* _O que se pede_: Como fica o trecho do texto em estudo que vai de "Elas por ..." até "ninguém a notava." se você trocar "gatos" por "cachorros"?

* _Texto em estudo_:
- - - -

Essa noite, sentada sem sono e sem sossego, a vida me deu um chá de cadeira.

sábado, 2 de outubro de 2010

Elas por ...


Ela chegou ao fundo do poço, alimentou os gatos e afundou no sofá. Teve dias preenchidos por nada, e o nada era tão imenso que cegava os olhos. Ela se vestiu com um vestido preto elegante, presente de um homem mais elegante ainda, e sentiu-se no direito de usar o vestido também no desejo de pertencer – mas ele não quis tanto sentimento. Para ele a pele bastava, e sendo assim ela modulava o que estava dentro com comprimidos de farinha e vento. Voltou a fechar as janelas e não viu mais o vento. Ela era linda, mas simplesmente desaprendera a sorrir. Ela passava pelo dia, todos os dias, mas simplesmente ninguém a notava.



Ela agora já nascera desajustada, e vivera à procura da sensação de pertencimento. Ela escrevia. Tinha duas irmãs a quem chamava de queridas, tinha mil mulheres dentro de si, todas ela mesma, todas desconhecidas. Ela existia, e vivia, e sonhava com palavras para exercitar o pensamento. Ela amava o instante, e questionava o tamanho do desejo, a necessidade da angústia, a vitalidade que nascia da raiva e do encantamento. Ela amava os filhos e os outros, e sua voz foi tão intensa que ecoou nos ouvidos e corações das gentes ávidas por qualquer sentido. Um doce deleite na língua que nem era mãe.



Ela nem chegou na metade da metade. Tem olhos amendoados e cor de mel, olhos sempre úmidos, que choram, sorriem e falam. Ela fala pelos cotovelos! Seus cachos caem nos ombros, e eles carregam as dores de quem está se descobrindo gente, passível de todo o sentimento do mundo. Ela sente – sente e ponto final, sem pausas nem prerrogativas. Ela abandonou os subterfúgios e se jogou despida e intensa à vida. Ela dorme numa cama vazia e vigia a madrugada à espera de um sentido qualquer – enquanto se delicia das letras e dores de uma outra mulher. Ela segue um caminho, o mesmo caminho todos os dias, e finge acreditar que ele lhe leva até onde manda o seu destino digno. Mas o que ela quer não tem nome, e o tamanho do seu desejo é também o tamanho do medo.



Ela é óbvia e fácil de ser lida, mas convence muito pouco. Ela já teve um grito maior que todos os outros, inquieta, incômoda, mas decidiu se calar, se conter, se fechar. Doía uma dor sem tamanhos explicitar as crenças, os desejos, a vontade de vida e de luta. Doía descobrir-se, indignar-se, expor-se ao turbilhão ingrato das intempéries do mundo. Ela não sabe mais o que é, e preserva a ilusão de que assim esta fazendo parte. A verdade é que agora ela não pertence mais a coisa alguma, e na solidão do quarto escuro sofre o silencio do grito que não consegue mais sair. Ela se vestiu da superfície, e a superfície é mansa e leve feito o nada. Nada de sonho. Nada de nada.

- - - -

* _Amostras de dados_:
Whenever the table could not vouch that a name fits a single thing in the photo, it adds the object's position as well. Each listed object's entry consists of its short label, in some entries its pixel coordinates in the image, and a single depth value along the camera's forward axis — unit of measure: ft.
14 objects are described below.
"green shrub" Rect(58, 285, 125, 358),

- - - -

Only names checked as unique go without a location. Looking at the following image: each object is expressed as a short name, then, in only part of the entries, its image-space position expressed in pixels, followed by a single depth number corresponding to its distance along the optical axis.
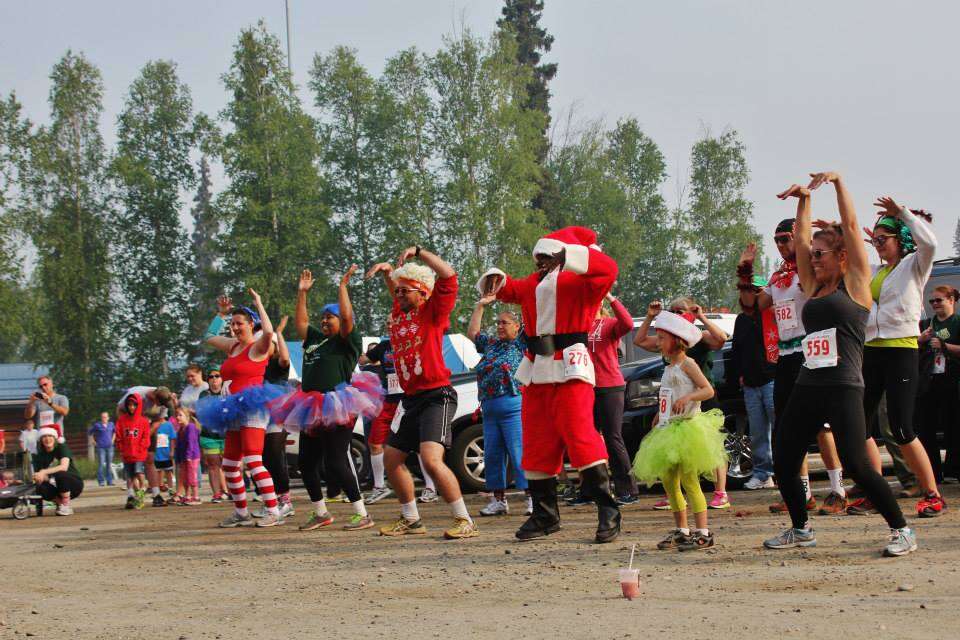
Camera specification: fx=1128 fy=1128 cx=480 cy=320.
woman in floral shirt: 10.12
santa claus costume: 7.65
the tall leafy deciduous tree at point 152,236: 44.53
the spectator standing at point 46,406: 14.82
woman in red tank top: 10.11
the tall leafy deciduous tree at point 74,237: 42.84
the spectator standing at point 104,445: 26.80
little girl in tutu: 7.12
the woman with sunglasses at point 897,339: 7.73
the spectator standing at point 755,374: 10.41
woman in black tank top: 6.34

- - - -

* _Resposta ao problema_:
Elas por ...


Ela chegou ao fundo do poço, alimentou os cachorros e afundou no sofá. Teve dias preenchidos por nada, e o nada era tão imenso que cegava os olhos. Ela se vestiu com um vestido preto elegante, presente de um homem mais elegante ainda, e sentiu-se no direito de usar o vestido também no desejo de pertencer – mas ele não quis tanto sentimento. Para ele a pele bastava, e sendo assim ela modulava o que estava dentro com comprimidos de farinha e vento. Voltou a fechar as janelas e não viu mais o vento. Ela era linda, mas simplesmente desaprendera a sorrir. Ela passava pelo dia, todos os dias, mas simplesmente ninguém a notava.